Hey, how are you? Oh, dear. Really? That’s awful. But we’ll be alright.
That’s the only conversation I’ve really had in the last months, in different guises.
Remember at the start of this and we all kinda loved the fact we could buy an unholy amount of Pringles, and get through all that TV we’d been neglecting?
Those, my friends, were the glory days. When States still believed in herd immunity. When toilet paper was a luxury. When this was ”just like a flu” and no one had watched that youtube documentary on the Spanish Flu yet, that sent shivers down your spine.
I wrote an article rehashing some ideas about patronage, and a few new patrons joined the fold.
So, well, it’ll all be grand! Sure, some much needed time off is called for! , says I.
But, it just didn’t. People started dying. Stephanie’s mother would ring from ground zero, working with patients of Covid-19 in intensive care in the UK.
“It’s worse than anybody’s saying in the media, it’s truly frightening” she said.
Oh dear, really?
Then, of course, as we live in the post-truth era, the flat-earthers started talking out their confirmation biasses (emphasising the last two syllables) and somehow 5G was to blame, reminding you weed & youtube, though both glorious individually, can be a lethal combination.
Reality dawned, for those living in it.
This was truly bad.
We were in trouble.
Italy & Spain broke our hearts. Their harrowed tales of doctors having to essentially choose who lives & dies on a whim – as there simply wasn’t enough time, or resources to save everyone.
After a few weeks there was a glimmer of hope in Germany – the mortality rate was low, very low compared to our neighbours.
Was our 5G less lethal? Was it the fact that German’s aren’t really touchers, or rule breakers? Was our strain of covid less intense?
Who cares, all that matters – we thought – is we may just get out of this!
Restrictions slowly started to lift.
There were whispers that they may even let bars upon again – aka, my livelihood may just come back.
An Italian booker wrote me for a string of dates in October.

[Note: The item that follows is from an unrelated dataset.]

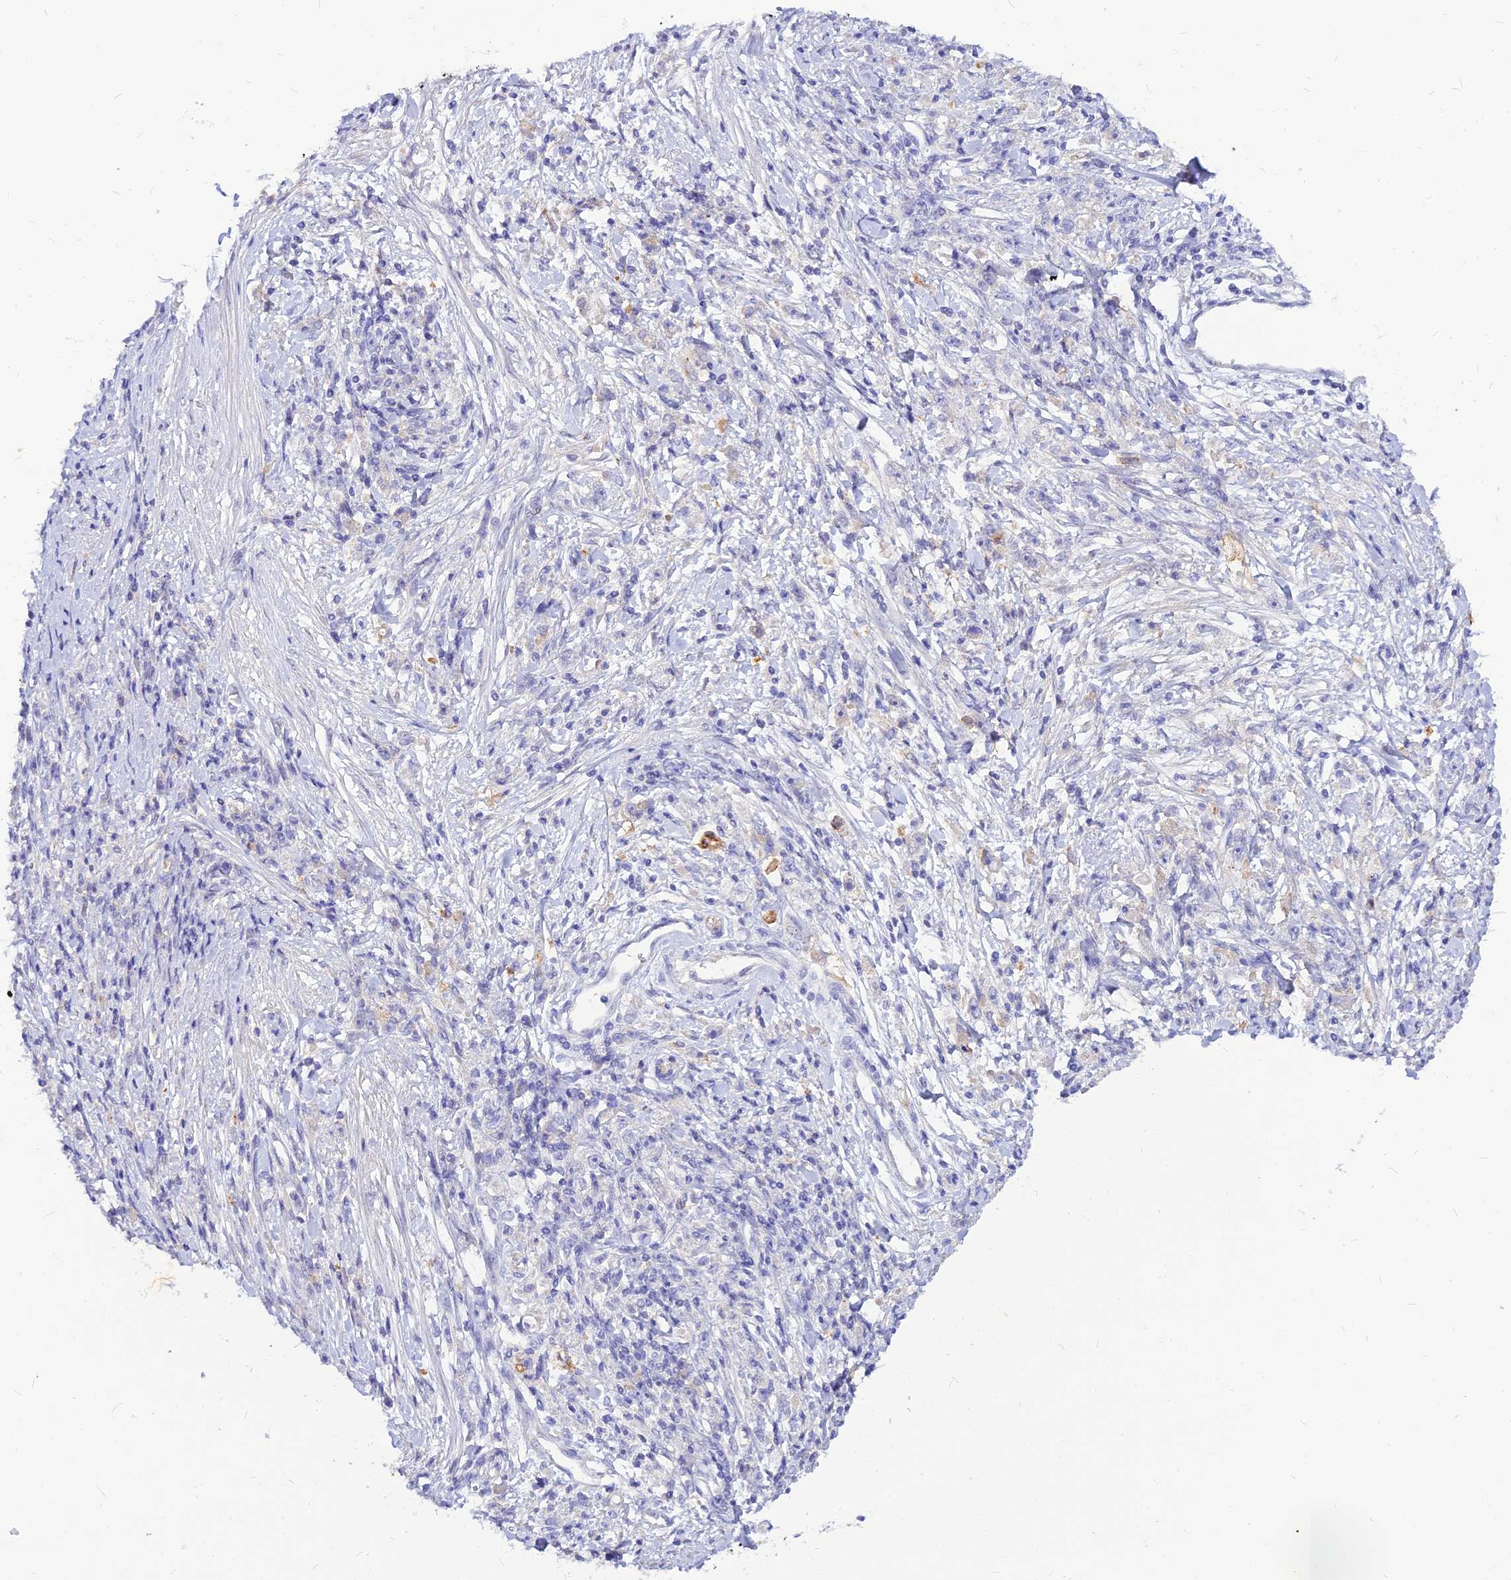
{"staining": {"intensity": "negative", "quantity": "none", "location": "none"}, "tissue": "stomach cancer", "cell_type": "Tumor cells", "image_type": "cancer", "snomed": [{"axis": "morphology", "description": "Adenocarcinoma, NOS"}, {"axis": "topography", "description": "Stomach"}], "caption": "IHC of human stomach adenocarcinoma shows no expression in tumor cells. (DAB immunohistochemistry (IHC), high magnification).", "gene": "CZIB", "patient": {"sex": "female", "age": 59}}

The world was bouncing back!
I booked a Cabaret.
Slight aside here, please bear with me:
I’ve been trying to put on a cabaret since I moved to Berlin. I’ve been trying since before I even knew what a cabaret was. When I was about seventeen I wrote a song called Cabaret. No idea why. Only recently did I go back to Ireland, rummage through my old gear, and found the brand of my speaker was called “Cabaret”. Case closed! I osmosed it and puked it out in a song.
But, ever since I’ve always been compelled to call all my live nights where I host bands a “Cabaret”.
I’ve put on about 4 versions, without dancers, with a bunch of bands playing.
“You know this isn’t a cabaret, right” someone would eventually tell me as the night dwindled to a close.
“You would be dazzled by how little I do know” I’d say martini in hand, chomping on a fine cuban cigar – as they walk away perplexed, and ever-so-slightly-disgusted.
Only recently, have I actually attempted a true cabaret.
We had an exceptional burlesque dancer, my full band, and guest musicians – all following a murder mystery storyline that somehow came together despite me having very little clue what I was doing.
800a, a beloved venue of mine in Wedding, Berlin, decided to host it and we were adamant we’d stick to the tight restrictions.
We did. And we sold out. We turned away those who showed up after capacity. We put on the show. And it was glorious!
I finally did it! Things were back to golden! Money was coming back in slivers into my life. We booked a gig in Magdeburg that payed well the following weekend.
I woke up the next morning chuffed and inspired.
A few days later we got the call.
Someone we love who was in attendance at the Cabaret was found to be Covid-19 positive.
Turns out there was an outbreak at an event the night before the cabaret.
We told everyone at the Cabaret there was a confirmed case in our midst that night.
It was a small venue, so anyone who talked to him got tested.
You quarantine for 14 days after that regardless, as symptomless or not you could have it.
The folk community is so small in this city, the knock-on effect, shut down all events for this period at least.
And scared the living shit out of everyone.
We cancelled Magdeburg. We got tested. In those two sentences alone, I lost rent for the month.
But, better that than getting sick, or worse, anyone else sick.
Our community was wrought with guilt, suspicion and fear.
But, looks like everyone’s okay, still bad coughs here and there – and we wish them well.
But, again, we’re scared shitless. We don’t know what this beast is, we simply don’t have the science yet. We don’t know the long-term health affects, and we have no clue what shape the world will be in when we come of this.
This is far from over. Going forward is near impossible if we can’t guarantee all events are playing it safe. And how can you guarantee that?
We simply can’t.
The sad fact for the new normal is music isn’t even in the picture.
The good news is we’ll adapt.
Until there’s a vaccine, all the artists, musicians, hosts and event organisers are suffering. You can help by thinking on the people you care about, and looking into what type of patronage schemes they have up and running.
Least I finally managed a cabaret.
Until the next one,
(p.s. if you believe 5G is responsible, please, we’re all worried about you. Don’t drive or operate heavy machinery, and lay off youtube.)